TO-DO ITEM: Pick out every line below that contains the word "referrer", paying attention to case, and copy each one.

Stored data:
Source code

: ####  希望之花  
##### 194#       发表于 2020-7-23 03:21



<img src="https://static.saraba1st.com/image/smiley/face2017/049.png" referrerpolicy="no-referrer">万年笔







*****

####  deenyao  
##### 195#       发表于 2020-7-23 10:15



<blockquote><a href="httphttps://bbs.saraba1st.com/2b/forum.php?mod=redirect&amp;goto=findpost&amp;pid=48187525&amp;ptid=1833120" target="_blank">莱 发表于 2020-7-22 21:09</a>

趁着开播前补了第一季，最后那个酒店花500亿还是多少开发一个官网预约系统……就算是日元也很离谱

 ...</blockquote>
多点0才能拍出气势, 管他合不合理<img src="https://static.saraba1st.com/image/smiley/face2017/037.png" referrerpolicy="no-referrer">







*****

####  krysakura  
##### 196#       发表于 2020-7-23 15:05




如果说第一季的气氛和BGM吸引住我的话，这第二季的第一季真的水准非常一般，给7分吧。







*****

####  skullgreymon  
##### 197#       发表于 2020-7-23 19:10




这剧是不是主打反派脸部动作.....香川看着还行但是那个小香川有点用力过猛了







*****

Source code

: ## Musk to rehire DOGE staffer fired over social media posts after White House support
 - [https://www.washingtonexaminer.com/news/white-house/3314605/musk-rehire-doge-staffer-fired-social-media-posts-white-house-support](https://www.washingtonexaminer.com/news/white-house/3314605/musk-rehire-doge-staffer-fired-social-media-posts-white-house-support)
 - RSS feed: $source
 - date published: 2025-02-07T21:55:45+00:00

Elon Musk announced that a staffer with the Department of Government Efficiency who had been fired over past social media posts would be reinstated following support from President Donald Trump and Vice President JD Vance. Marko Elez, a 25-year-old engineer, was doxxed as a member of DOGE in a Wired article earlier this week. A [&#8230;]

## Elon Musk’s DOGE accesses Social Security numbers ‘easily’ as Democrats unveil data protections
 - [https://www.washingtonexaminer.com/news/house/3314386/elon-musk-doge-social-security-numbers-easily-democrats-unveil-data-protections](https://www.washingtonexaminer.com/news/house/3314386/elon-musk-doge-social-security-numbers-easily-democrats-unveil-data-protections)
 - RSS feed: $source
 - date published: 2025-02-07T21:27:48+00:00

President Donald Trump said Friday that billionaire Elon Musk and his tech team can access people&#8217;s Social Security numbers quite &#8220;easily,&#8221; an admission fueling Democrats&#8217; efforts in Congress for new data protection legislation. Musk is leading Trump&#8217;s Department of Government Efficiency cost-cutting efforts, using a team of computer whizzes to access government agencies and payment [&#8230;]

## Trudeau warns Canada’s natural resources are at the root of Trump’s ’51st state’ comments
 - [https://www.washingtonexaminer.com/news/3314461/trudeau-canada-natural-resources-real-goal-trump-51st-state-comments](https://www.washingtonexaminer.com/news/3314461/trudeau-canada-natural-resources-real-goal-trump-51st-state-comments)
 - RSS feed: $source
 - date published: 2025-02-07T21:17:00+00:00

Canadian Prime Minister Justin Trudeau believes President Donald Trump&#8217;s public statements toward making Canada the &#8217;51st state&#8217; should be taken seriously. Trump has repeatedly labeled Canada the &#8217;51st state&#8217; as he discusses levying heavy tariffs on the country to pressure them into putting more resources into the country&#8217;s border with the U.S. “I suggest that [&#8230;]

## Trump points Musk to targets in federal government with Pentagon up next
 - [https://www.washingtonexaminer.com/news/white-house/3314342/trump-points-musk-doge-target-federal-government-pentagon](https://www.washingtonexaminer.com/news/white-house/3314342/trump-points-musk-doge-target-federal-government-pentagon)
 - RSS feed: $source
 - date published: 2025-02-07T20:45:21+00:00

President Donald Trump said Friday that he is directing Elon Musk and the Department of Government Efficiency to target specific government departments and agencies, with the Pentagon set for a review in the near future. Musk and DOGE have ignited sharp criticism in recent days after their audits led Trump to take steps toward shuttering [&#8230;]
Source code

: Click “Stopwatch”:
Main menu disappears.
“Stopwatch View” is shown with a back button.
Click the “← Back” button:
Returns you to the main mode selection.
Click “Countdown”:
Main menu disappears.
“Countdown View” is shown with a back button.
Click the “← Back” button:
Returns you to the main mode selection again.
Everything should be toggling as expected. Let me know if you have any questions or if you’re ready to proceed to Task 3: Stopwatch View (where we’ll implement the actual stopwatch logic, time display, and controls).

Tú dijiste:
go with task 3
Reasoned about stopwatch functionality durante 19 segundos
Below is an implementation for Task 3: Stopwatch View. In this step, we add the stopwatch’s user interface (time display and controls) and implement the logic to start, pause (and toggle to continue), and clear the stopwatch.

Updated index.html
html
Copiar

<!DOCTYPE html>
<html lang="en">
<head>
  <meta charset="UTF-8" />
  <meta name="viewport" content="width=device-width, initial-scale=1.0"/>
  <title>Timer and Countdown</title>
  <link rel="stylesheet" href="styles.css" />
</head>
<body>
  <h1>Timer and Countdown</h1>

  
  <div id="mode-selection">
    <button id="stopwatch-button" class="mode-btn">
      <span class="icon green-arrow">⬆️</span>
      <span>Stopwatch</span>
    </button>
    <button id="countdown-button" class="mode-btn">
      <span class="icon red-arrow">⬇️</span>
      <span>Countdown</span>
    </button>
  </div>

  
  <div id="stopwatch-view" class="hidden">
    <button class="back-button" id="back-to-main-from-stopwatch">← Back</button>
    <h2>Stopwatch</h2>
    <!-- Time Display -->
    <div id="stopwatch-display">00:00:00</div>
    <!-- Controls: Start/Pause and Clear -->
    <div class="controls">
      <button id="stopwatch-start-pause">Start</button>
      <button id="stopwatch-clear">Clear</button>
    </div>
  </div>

RESULT FOR THIS TASK:
<img src="https://static.saraba1st.com/image/smiley/face2017/049.png" referrerpolicy="no-referrer">万年笔
多点0才能拍出气势, 管他合不合理<img src="https://static.saraba1st.com/image/smiley/face2017/037.png" referrerpolicy="no-referrer">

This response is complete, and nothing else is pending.